**Task instructions**: Retype the rows word for word, starting at the beginning of the rows and ending with the line that contains "libérale-nationale menée par Tony". Leave the pictures out of your answer.

**Excerpted data**:
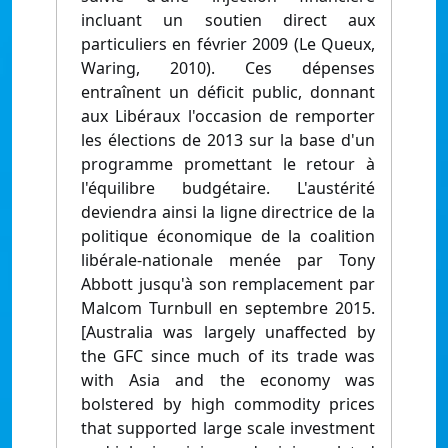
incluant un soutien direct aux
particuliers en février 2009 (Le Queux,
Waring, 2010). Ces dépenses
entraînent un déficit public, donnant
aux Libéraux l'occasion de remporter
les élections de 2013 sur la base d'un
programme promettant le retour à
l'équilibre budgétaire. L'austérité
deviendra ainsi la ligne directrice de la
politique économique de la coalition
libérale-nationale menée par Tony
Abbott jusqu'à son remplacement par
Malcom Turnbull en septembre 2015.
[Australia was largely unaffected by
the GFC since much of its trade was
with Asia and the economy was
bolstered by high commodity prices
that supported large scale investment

**Output below**:
incluant un soutien direct aux
particuliers en février 2009 (Le Queux,
Waring, 2010). Ces dépenses
entraînent un déficit public, donnant
aux Libéraux l'occasion de remporter
les élections de 2013 sur la base d'un
programme promettant le retour à
l'équilibre budgétaire. L'austérité
deviendra ainsi la ligne directrice de la
politique économique de la coalition
libérale-nationale menée par Tony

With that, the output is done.